Full Documentation: https://pycantonese.org
PyCantonese is a Python library for Cantonese linguistics and natural language processing (NLP). Currently implemented features (more to come!):
- Accessing and searching corpus data
- Parsing and conversion tools for Jyutping romanization
- Stop words
- Word segmentation
- Part-of-speech tagging
To download and install the stable, most recent version:
$ pip install --upgrade pycantonese
Ready for more? Check out the Quickstart page.
If your team would like professional assistance in using PyCantonese, technical consulting and training services are available. Please email Jackson L. Lee.
If you have found PyCantonese useful and would like to offer support, buying me a coffee would go a long way!
- Source code: https://github.com/jacksonllee/pycantonese
- Bug tracker: https://github.com/jacksonllee/pycantonese/issues
- Social media: Facebook and Twitter
PyCantonese is authored and maintained by Jackson L. Lee.
A talk introducing PyCantonese:
Lee, Jackson L. 2015. PyCantonese: Cantonese linguistic research in the age of big data. Talk at the Childhood Bilingualism Research Centre, Chinese University of Hong Kong. September 15. 2015. Notes+slides
MIT License. Please see LICENSE.txt in the GitHub source code for details.
The HKCanCor dataset included in PyCantonese is substantially modified from
its source in terms of format. The original dataset has a CC BY license.
Please see pycantonese/data/hkcancor/README.md
in the GitHub source code for details.
The rime-cantonese data (release 2021.05.16) is
incorporated into PyCantonese for word segmentation and
characters-to-Jyutping conversion.
This data has a CC BY 4.0 license.
Please see pycantonese/data/rime_cantonese/README.md
in the GitHub source code for details.
The PyCantonese logo is the Chinese character 粵 meaning Cantonese, with artistic design by albino.snowman (Instagram handle).

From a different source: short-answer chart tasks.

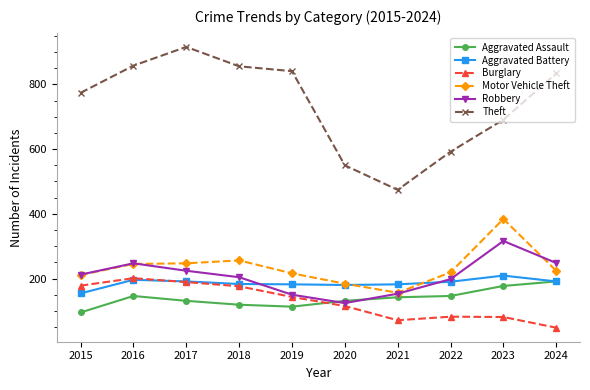

How many data points in Motor Vehicle Theft are less than 224?

5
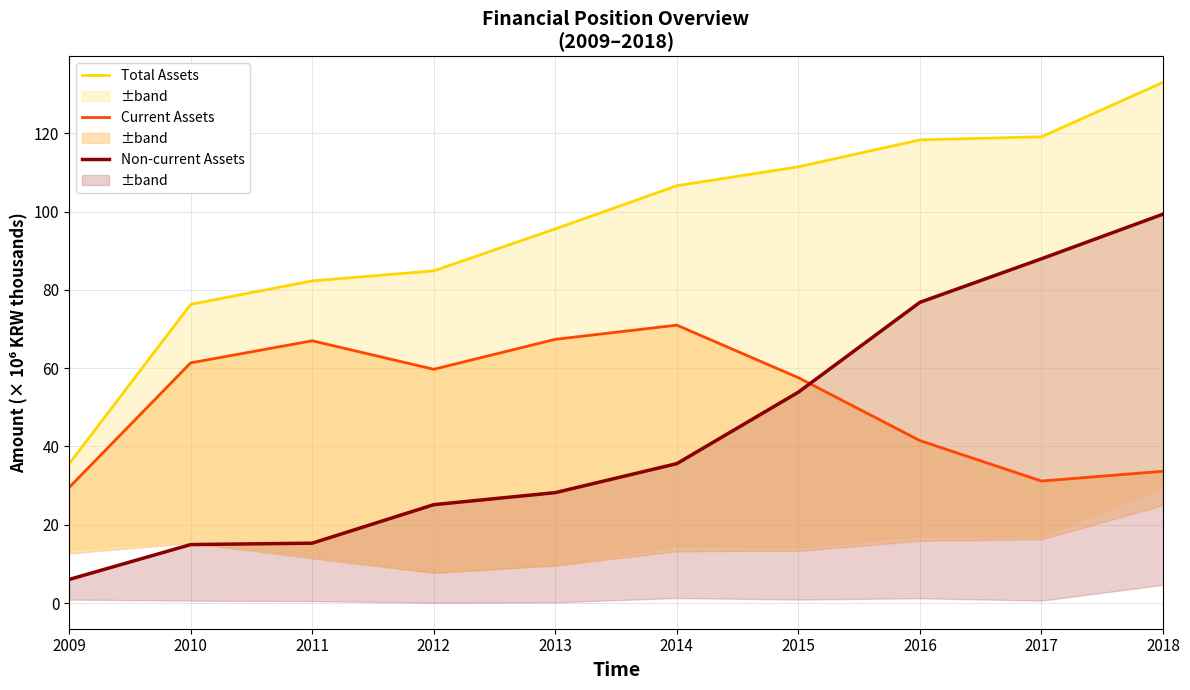

True or false: Non-current Assets has more than 0 points higher than both neighbors.

False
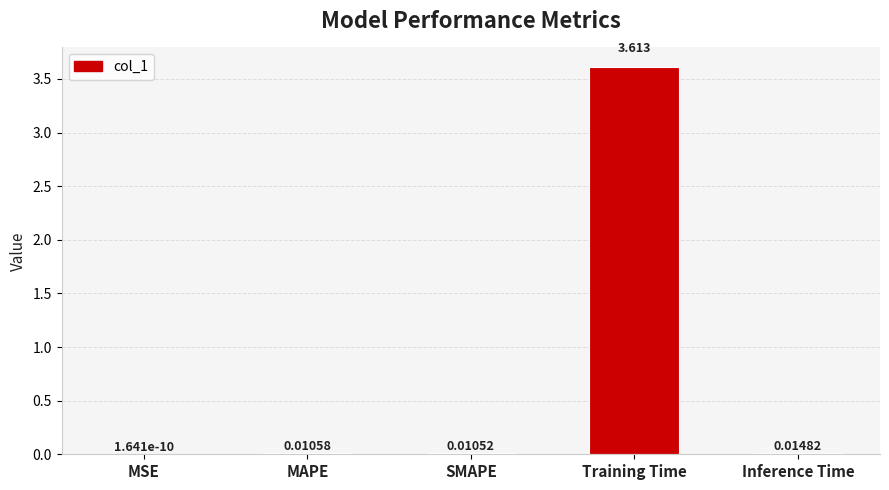

Which label corresponds to the largest value in the chart?

Training Time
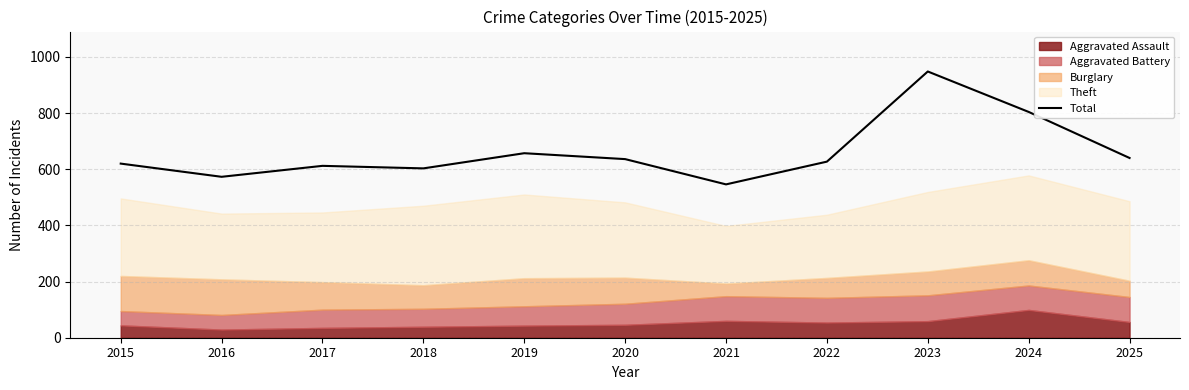

Which label corresponds to the smallest value in the chart?

2021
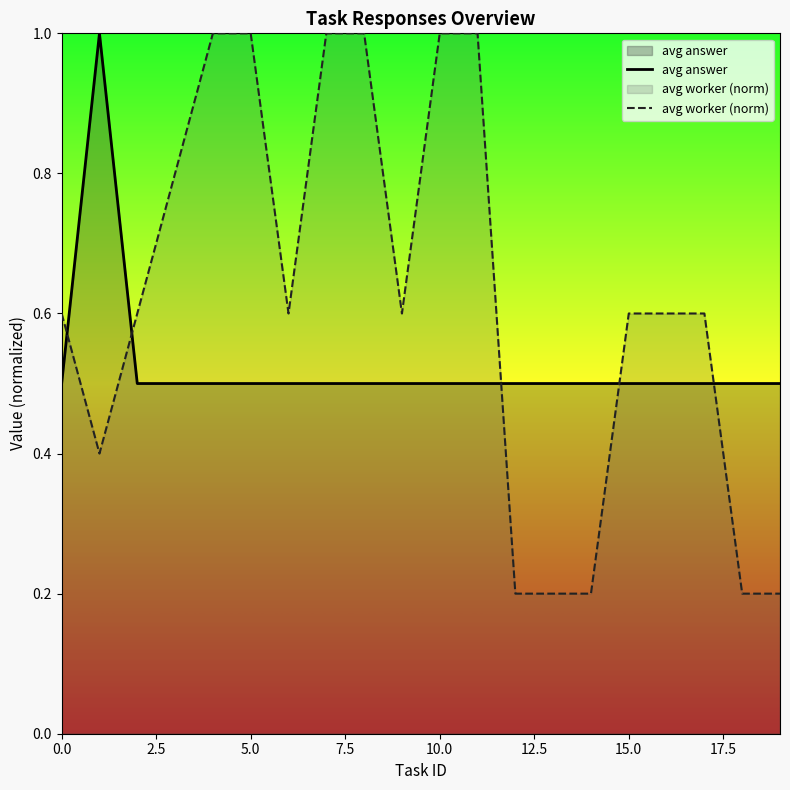

Reading left to right, list all the values displayed in this chart.

avg answer: 0.5	1.0	0.5	0.5	0.5	0.5	0.5	0.5	0.5	0.5	0.5	0.5	0.5	0.5	0.5	0.5	0.5	0.5	0.5	0.5
avg worker (norm): 0.6	0.4	0.6	0.8	1.0	1.0	0.6	1.0	1.0	0.6	1.0	1.0	0.2	0.2	0.2	0.6	0.6	0.6	0.2	0.2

Wonderful resources with a permissive license that have been incorporated into PyCantonese:
- HKCanCor
- rime-cantonese
Individuals who have contributed feedback, bug reports, etc. (in alphabetical order of last names):
- @cathug
- Litong Chen
- Jenny Chim
- @g-traveller
- Rachel Han
- Ryan Lai
- Charles Lam
- Chaak Ming Lau
- Hill Ma
- @richielo
- @rylanchiu
- Stephan Stiller
- Tsz-Him Tsui
- Robin Yuen
Please see CHANGELOG.md.
The latest code under development is available on Github at jacksonllee/pycantonese. You need to have Git LFS installed on your system. To obtain this version for experimental features or for development:
$ git clone https://github.com/jacksonllee/pycantonese.git
$ cd pycantonese
$ git lfs pull
$ pip install -r dev-requirements.txt
$ pip install -e .To run tests and styling checks:
$ pytest -vv --doctest-modules --cov=pycantonese pycantonese docs/source
$ flake8 pycantonese
$ black --check pycantoneseTo build the documentation website files:
$ python docs/source/build_docs.py